Dataset excerpts

━━━━━━━━━━━━━━━━━━━━

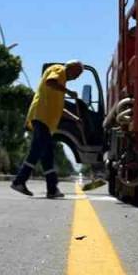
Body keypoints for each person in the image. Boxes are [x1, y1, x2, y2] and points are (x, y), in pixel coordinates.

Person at [11, 61, 85, 199]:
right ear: (71, 68)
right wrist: (68, 92)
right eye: (78, 73)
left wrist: (75, 118)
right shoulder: (59, 70)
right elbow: (50, 82)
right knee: (37, 151)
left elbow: (59, 109)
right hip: (41, 116)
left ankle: (51, 189)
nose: (77, 77)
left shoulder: (61, 83)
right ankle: (19, 181)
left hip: (45, 120)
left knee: (46, 155)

━━━━━━━━━━━━━━━━━━━━

Exercise brief: Send back every record exactly as it stands, except the pictures.

Problem solution:
Body keypoints for each person in the image. Boxes are [x1, y1, x2, y2] and points are (x, y), in pixel coordinates.

Person at [11, 61, 85, 199]:
right ear: (71, 68)
right wrist: (68, 92)
right eye: (78, 73)
left wrist: (75, 118)
right shoulder: (59, 70)
right elbow: (50, 82)
right knee: (37, 151)
left elbow: (59, 109)
right hip: (41, 116)
left ankle: (51, 189)
nose: (77, 77)
left shoulder: (61, 83)
right ankle: (19, 181)
left hip: (45, 120)
left knee: (46, 155)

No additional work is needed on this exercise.